Я внимательно посмотрела на невозмутимо улыбавшуюся мне старушку, и любопытная мысль неожиданно пришла мне в голову. Она со своим вязаньем напомнила мне не то жрицу древнего египетского храма, не то Бабу Ягу, которая изображает вязанье только для виду, а на самом деле плетет магическую паутину, в которую попадает по ее желанию всякий проезжающий мимо ее дома человек.
«Уж не колдунья ли ты, бабушка?» – подумала я и обернулась на красный угол в поисках иконы.
– Он ведь тебя разыскивать ехал, вот со мной и поделился, – усмехнулась старушка и еще усерднее заработала спицами. С вязаньем своим она не расставалась ни на минуту, что и натолкнуло меня на мысль о его волшебных качествах.
Видимо, эта фантазия занимала Катеньку не один год, потому что среди ее рисунков я обнаружил нечто подобное. Может быть это не Баба Яга и не иллюстрация к русской народной сказке, как я подумал вначале, а именно портрет ее хорошей знакомой? Хотя нос у нее что-то подозрительно великоват для нормального человека. Но, может быть, это всего лишь художественное преувеличение? Для того, чтобы вы сами могли разгадать эту загадку, я и решил опубликовать этот рисунок среди прочих, хотя он и выпадает из общей стилистики. Так что решайте сами, кого хотела изобразить на нем Катенька Арсаньева.
И Ксения Георгиевна рассказала мне все, что ей стало известно от моего бесшабашного друга. Называя его так, я имею в виду не только его походы в злачные места Саратова за несколько дней до описываемых здесь событий. Мы с Петей остались в дружеских отношениях по сей день, и у меня за эти годы еще не раз были случаи убедиться в том, что он настоящий Сорви-голова, и если у меня хватит сил и здоровья воплотить в жизнь мои планы, то и вы, мой дорогой читатель, в этом сумеете удостовериться.
Ксения Георгиевна рассказала мне все, что ей было известно. И по этим деталям я восстановила остальное: Петр Анатольевич явился ко мне в дом, когда верная стражница Алена еще не совсем пришла в себя от испуга. И больше по ее виду, чем благодаря ее междометиям, понял, что произошло что-то очень серьезное, если не сказать хуже.
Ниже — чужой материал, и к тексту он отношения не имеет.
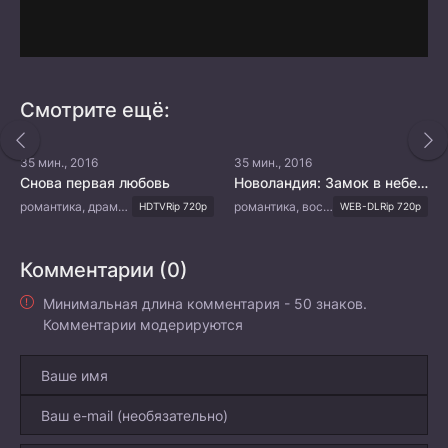
Смотрите ещё:
35 мин., 2016
35 мин., 2016
Снова первая любовь
Новоландия: Замок в небесах
романтика, драма, семейный, мелодрама
романтика, восточные единоборства, фэнтези
HDTVRip 720p
WEB-DLRip 720p
Комментарии (0)
Минимальная длина комментария - 50 знаков.
Комментарии модерируются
Едва выслушав ее невнятный лепет, он бросился в полицейское управление и попытался узнать там всю подноготную моего «дела». И в результате натолкнулся на такую глухую стену молчания и нежелания говорить на эту тему, что взволновался не на шутку.
Именно в это время я в свой камере поглощала страницу за страницей «Графа Монте-Кристо», и даже не помышляла, что кто-то пытается принять посильное участие в моей судьбе. Впрочем, я тогда еще не понимала, насколько серьезно мое положение, и судьба Эдмона Дантеса волновала меня едва ли не больше своей собственной. Покинув здание полицейского управления, Петр продолжил попытки разведать что-то внятное, но уже, так сказать, по неофициальным каналам. И неофициальный путь оказался, как это часто бывает на Руси, значительно продуктивнее.